Of course i m not saying that the final silicon will perform this way, but that s the apparent theorical margin left if we are to compare the DT and server chips throughputs in the Sisoftware submissions, the proportion of wich in actual tests being left to speculations.
 

cytg111

Lifer
Mar 17, 2008
23,049
12,720
136
I guess that is a bit too 'assuming' and fidling with numbers that is somewhat questionable to begin with(plus OR minus) - for my taste. I get where you are coming from and IMO it is a valid maybe. :)
 

iBoMbY

Member
Nov 23, 2016
175
103
86
The fact that the New Horizon displayed same performance in Blender and higher performance in Handbrake, contrary to CPC review in which was lower, even accounting for clock and even if in the mean there are also PoVray and other softwares, make me think that the bugs impair performance somehow, otherwise if it is the other way around, the CPC review should have been higher or comparable in results respect to 6900K...

That's because, I'm pretty sure, they used the 1D3201A2M88F3_35/32_N sample, at least for most of preview.
 

bjt2

Senior member
Sep 11, 2016
784
180
86
That's because, I'm pretty sure, they used the 1D3201A2M88F3_35/32_N sample, at least for most of preview.

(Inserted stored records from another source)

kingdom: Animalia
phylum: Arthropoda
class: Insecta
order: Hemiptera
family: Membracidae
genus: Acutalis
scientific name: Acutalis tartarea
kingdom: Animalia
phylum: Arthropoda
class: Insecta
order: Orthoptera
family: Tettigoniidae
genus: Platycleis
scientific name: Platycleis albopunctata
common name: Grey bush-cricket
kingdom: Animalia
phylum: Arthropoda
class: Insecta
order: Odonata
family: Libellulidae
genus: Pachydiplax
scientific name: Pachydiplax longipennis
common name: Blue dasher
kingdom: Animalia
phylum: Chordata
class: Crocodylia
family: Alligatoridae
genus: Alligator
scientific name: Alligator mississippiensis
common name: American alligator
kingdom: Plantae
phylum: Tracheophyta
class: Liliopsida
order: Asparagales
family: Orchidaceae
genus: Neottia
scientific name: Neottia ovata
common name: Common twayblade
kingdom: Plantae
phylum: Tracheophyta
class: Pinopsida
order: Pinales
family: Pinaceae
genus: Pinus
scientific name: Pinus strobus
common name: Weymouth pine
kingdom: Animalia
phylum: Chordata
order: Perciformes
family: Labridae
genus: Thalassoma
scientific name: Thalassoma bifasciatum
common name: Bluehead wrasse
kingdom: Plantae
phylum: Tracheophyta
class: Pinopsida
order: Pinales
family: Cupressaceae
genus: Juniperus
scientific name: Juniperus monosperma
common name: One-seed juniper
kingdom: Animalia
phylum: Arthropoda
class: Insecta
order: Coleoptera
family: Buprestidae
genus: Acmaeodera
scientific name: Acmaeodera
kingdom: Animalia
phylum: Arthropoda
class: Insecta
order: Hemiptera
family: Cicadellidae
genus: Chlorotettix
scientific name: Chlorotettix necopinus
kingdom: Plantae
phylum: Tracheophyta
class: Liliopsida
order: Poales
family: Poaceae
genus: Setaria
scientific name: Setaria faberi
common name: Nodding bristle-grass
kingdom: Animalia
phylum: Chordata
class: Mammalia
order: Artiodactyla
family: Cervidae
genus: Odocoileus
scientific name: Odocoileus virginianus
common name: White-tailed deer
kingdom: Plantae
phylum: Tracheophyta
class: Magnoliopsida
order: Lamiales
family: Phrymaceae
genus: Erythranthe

I would not be so suspicious... Probabily the problem was solved relatively recently... For electrical validation an old ES would suffice and then they would go around, maybe on ebay or other means...
 

Atari2600

Golden Member
Nov 22, 2016
1,409
1,655
136
Bugs requiring CPU parts to be disabled always have a performance penalty (a la Agena).

Correct. The disabling is usually done in microcode.

"Real" fixes (i.e. without penalties) are done in re-spins.

So - an early release that has a number of errata fixed by microcode should be more crippled than a later spin that has most of these caught and fixed on the die (and thus not requiring disabling of anything).